Solo adesso si è risvegliata la Camusso, la “bella addormentata nel bosco” (in buona compagni con Angeletti e Bonanni), accusando il “premier” di logica thatcheriana. Anche la cosiddetta “punta avanzata” del sindacalismo confederale, il segretario della Fiom Landini, osa nei confronti di Renzi, con il quale si è trovato spesso a colloquiare, definire la sua una “presa per il culo”. Ma Cgil, Cisl, Uil se la sono ampiamente meritata questa presa per i fondelli: nel mentre Renzusconi dichiarava apertamente, e continua a farlo, che del giudizio nel sindacato se ne frega senza alcuna risposta dignitosa e adeguata; nel mentre procedeva incontrastato nell’approvazione del Jobs Act (riduzioni di diritti) e preannunciava già da mesi di introdurre la “contro-riforma” delle cosiddette “tutele crescenti”, senza che da parte confederale ci fosse una adeguata e reale risposta.
Che poi Renzusconi si permetta il lusso di tirare in ballo le responsabilità dei confederale nella divisione dei lavoratori/trici tra maggiormente tutelati e quelli senza tutela se lo meritano pure per la loro ignavia accondiscendenza.

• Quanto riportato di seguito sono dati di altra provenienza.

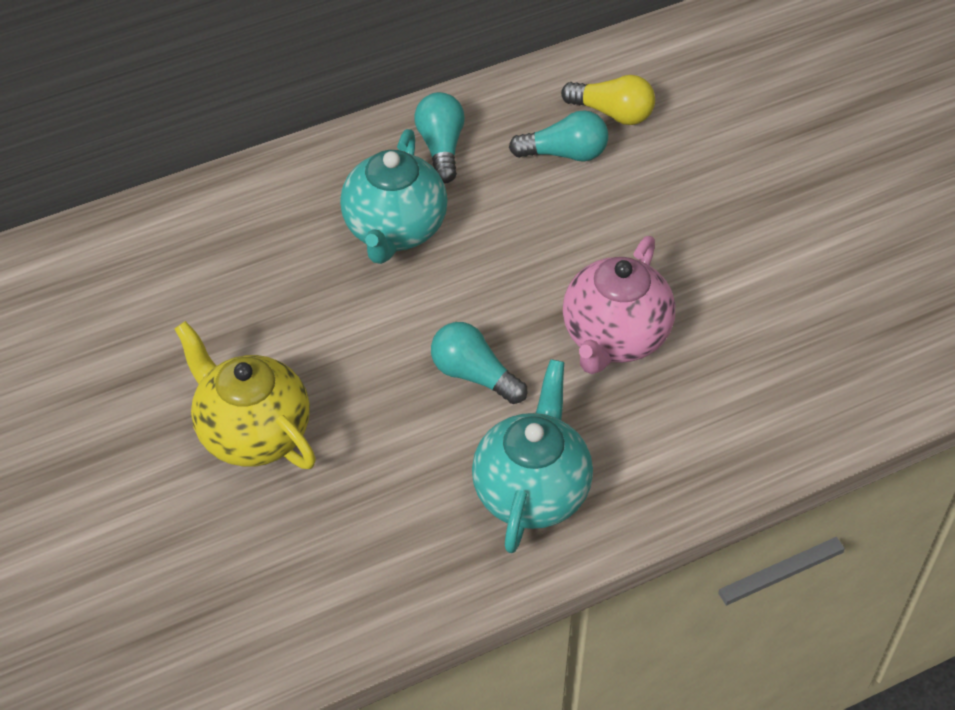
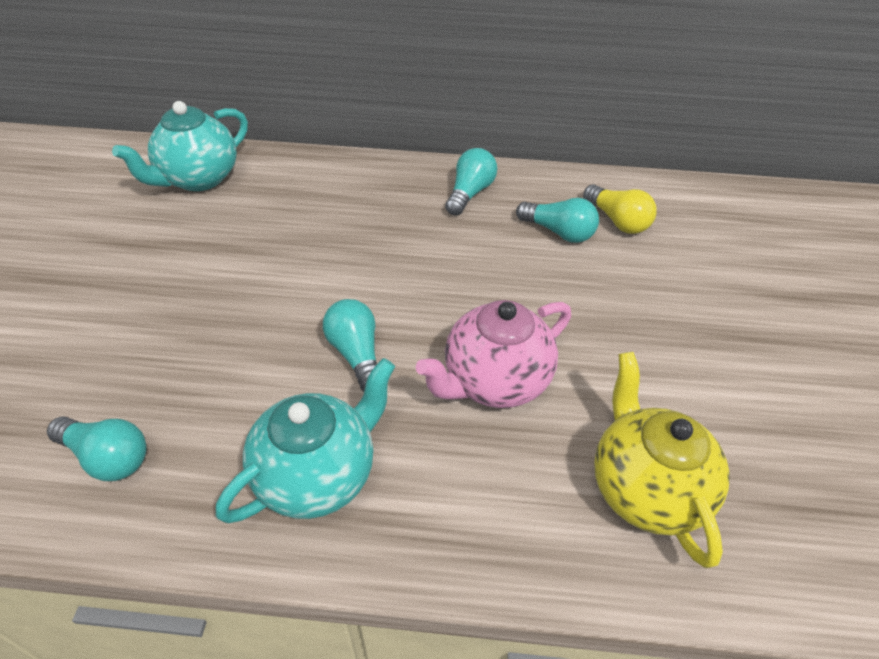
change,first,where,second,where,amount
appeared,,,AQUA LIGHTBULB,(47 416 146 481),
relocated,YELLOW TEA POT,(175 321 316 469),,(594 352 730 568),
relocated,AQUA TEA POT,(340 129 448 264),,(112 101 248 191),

Ma non si può certo dimenticare che proprio i suoi attuali alleati di governo, e il suo stesso partito, hanno promosso proprio quelle leggi, e continuano tutt’ora, che hanno prodotto quel disastro di precarietà senza tutele che si è così rapidamente diffuso. Cosa può recriminare Renzusconi quando ci propone un modello per appianare le differenze togliendo diritti a chi ce l’ha, invece di darli a chi non li ha ancora.
Ma Renzi nel suo giochetto delle tre carte sa benissimo come stanno le cose: la vittima sacrificale sarà ancora una volta la classe lavoratrice, perché è quanto richiesto dai padroni e dalle loro associazioni ed è il diktat imposto dalle politiche dalla U.E. Ancora una volta Cgil, Cisl e Uil staranno a guardare, concedendosi qualche aziona dimostrativa come prevede il copione della finta opposizione. Ancora una volta la domanda che ci si pone, rivolta al sindacato conflittuale e all’intera area dell’opposizione sociale: se non ora quando?.